Stanton pulled into the parking lot of the RaceWay convenience store about 10 p.m. on a white motorcycle Sept. 25, according to earlier testimony. Several of Stanton's friends pulled their bikes into slots at the front of the store, but Stanton pulled up next to a pickup that sat idling in an area where he and his fellow riders typically liked to park.

Jesse James Hamilton, 22, was about to pull his truck out of the station when Stanton repeatedly shouted, "Get out of my [expletive] parking space." Hamilton and his passengers, Lavon Strong and Sanmarcos Jacobs, got out of the pickup, and Hamilton faced Stanton, according to earlier testimony.

Under questioning by his lawyer, Jason Files, Stanton took the stand Wednesday morning and told the jury that he thought Hamilton's truck belonged to a friend of his, Steven Moore, and that he was just kidding when he said, "Move your truck."

Under cross-examination by Miller County Prosecuting Attorney Stephanie Black, Stanton denied using the expletive and lost his composure. Stanton's voice rose to a boom as he talked over Black.

"I better not hear another outburst like that," Circuit Judge Kirk Johnson warned.

Stanton claimed Hamilton and Strong, 23, were "talking trash," and that a fight between him and Hamilton that lasted 25 seconds left Stanton feeling like his life was in danger and that he had no option but to pull his fully loaded .45-caliber semiautomatic pistol and shoot.

Stanton testified that Hamilton told him that he had five seconds to get out of his face and had said "one" when Stanton said, "two, three, four, five," before shoving Hamilton.

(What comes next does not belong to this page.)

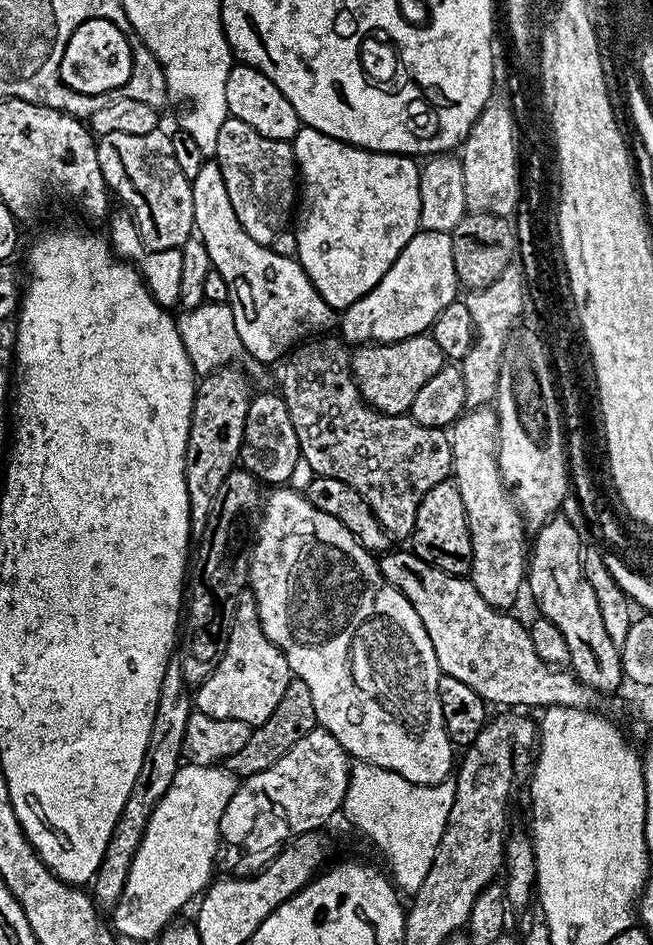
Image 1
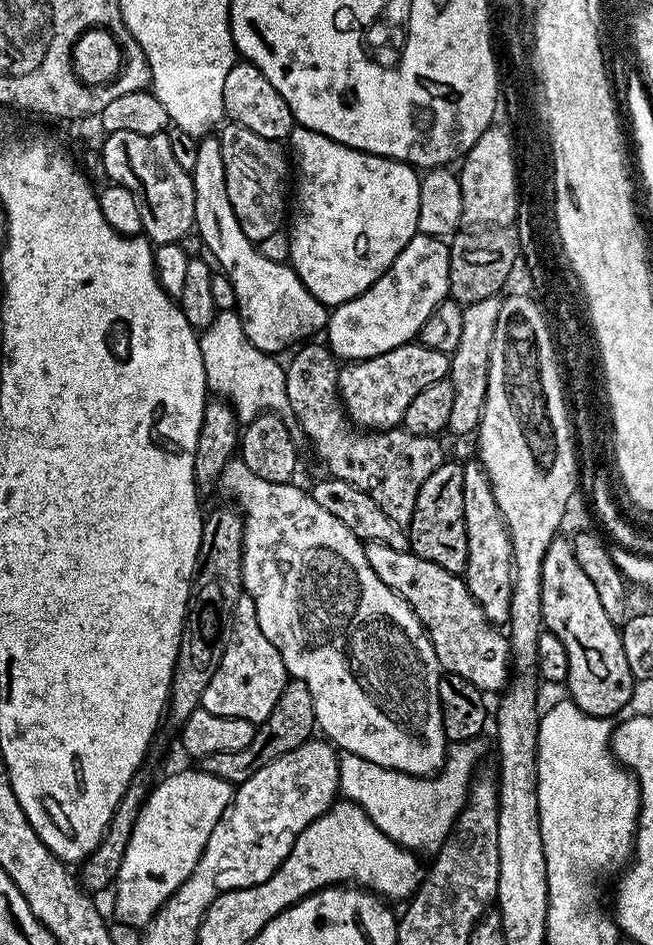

"Mr. Stanton started this fight with his words, he started this fight with a shove, and he ended this fight with a bullet," Deputy Prosecuting Attorney David Cotten said in closing remarks.

Strong testified Tuesday that Hamilton was trying to make sense of the situation when Stanton told the men that he was a Marine and lifted his shirt to reveal his gun. Stanton said he shoved Hamilton because he feared that Jacobs, whom he described as standing in a "gangster pose" with his hands in front of him and his feet apart, might be armed.

Strong said Hamilton, who was under 6 feet tall and weighed 177 pounds, hit the truck hard when the 345-pound Stanton pushed him. Strong said Hamilton punched Stanton in the face. The two men struggled for 25 seconds before Stanton's friend, Emily Robinson, began pulling Hamilton by the back of his shirt.

The men separated, and Stanton drew his gun and fired, according to earlier testimony.

"Mr. Stanton is used to bullying everyone around," Black said in closing remarks. "He never thought Jesse Hamilton could get the better of him. What if we tell the public that you can start a fight and if you start losing you can pull out a gun and shoot?"

Hamilton's mother and widow brought jurors to tears with their testimony during the punishment phase of Stanton's trial.

"It wasn't a movie, and it wasn't a dream, and it wasn't a nightmare," Hamilton's mother said of the night police officers came to her home and informed her of her son's death. "His friends and family have all been given a life sentence."

Hamilton's wife, Anna, the mother of his 2-year-old, said that her daughter will grow up with no memory of her father.

"He won't be there when she starts kindergarten or to walk her down the aisle," Anna Hamilton said. "This man will get visitation. He'll get letters. He'll get phone calls. We don't get any phone calls. We have pictures with no words. Just a face that will never come home."